Written task = Once the line containing "dokladem, popř. jinou veřejnou listinou." is found in the entries below, reproduce it and every line after it, stopping at and including the line containing "uzavřela manželství na území České republiky nebo"; reproduce nothing else, and keep each line exact.

Page-level text extractions:
Content starts

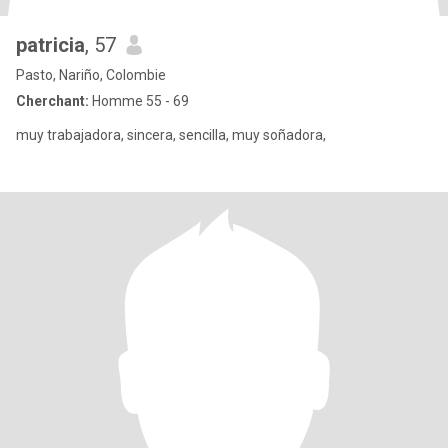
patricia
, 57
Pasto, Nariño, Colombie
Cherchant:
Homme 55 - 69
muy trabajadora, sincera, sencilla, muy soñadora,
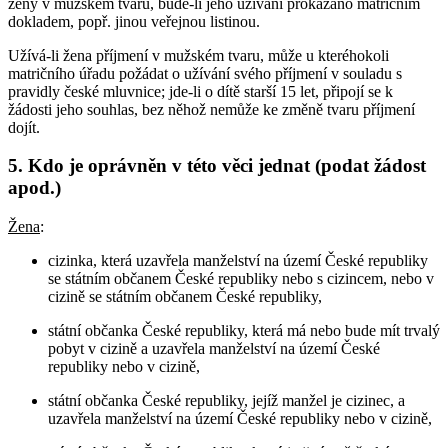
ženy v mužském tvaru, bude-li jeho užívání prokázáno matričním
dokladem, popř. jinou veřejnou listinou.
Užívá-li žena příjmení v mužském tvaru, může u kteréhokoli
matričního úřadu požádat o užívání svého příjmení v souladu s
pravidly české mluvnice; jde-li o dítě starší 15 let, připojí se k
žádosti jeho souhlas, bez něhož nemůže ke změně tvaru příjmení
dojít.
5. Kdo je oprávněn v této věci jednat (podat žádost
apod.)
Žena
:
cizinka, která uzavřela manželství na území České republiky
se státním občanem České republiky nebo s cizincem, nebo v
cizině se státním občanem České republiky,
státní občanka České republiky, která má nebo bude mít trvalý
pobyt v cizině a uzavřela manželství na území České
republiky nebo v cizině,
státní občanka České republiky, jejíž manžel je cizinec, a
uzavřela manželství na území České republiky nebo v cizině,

Content ends
Content starts

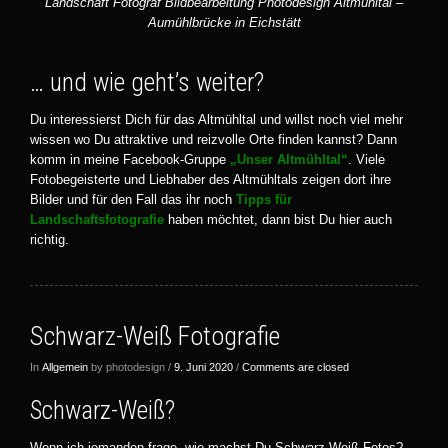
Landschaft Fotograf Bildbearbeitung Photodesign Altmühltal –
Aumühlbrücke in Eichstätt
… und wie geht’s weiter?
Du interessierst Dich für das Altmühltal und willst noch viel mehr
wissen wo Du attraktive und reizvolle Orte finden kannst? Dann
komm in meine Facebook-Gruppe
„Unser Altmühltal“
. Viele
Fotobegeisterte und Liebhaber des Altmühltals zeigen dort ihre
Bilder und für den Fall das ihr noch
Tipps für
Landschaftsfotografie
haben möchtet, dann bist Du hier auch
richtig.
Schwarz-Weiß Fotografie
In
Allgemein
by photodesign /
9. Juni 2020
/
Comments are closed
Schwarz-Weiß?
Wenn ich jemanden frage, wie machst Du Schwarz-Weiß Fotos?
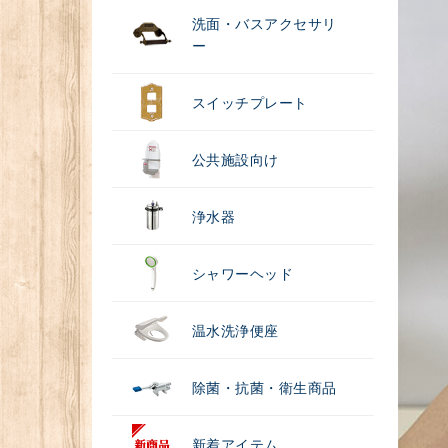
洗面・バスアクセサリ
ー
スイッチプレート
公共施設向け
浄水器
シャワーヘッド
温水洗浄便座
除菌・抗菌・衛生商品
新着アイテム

Content ends

Solution to this problem =
dokladem, popř. jinou veřejnou listinou.
Užívá-li žena příjmení v mužském tvaru, může u kteréhokoli
matričního úřadu požádat o užívání svého příjmení v souladu s
pravidly české mluvnice; jde-li o dítě starší 15 let, připojí se k
žádosti jeho souhlas, bez něhož nemůže ke změně tvaru příjmení
dojít.
5. Kdo je oprávněn v této věci jednat (podat žádost
apod.)
Žena
:
cizinka, která uzavřela manželství na území České republiky
se státním občanem České republiky nebo s cizincem, nebo v
cizině se státním občanem České republiky,
státní občanka České republiky, která má nebo bude mít trvalý
pobyt v cizině a uzavřela manželství na území České
republiky nebo v cizině,
státní občanka České republiky, jejíž manžel je cizinec, a
uzavřela manželství na území České republiky nebo v cizině,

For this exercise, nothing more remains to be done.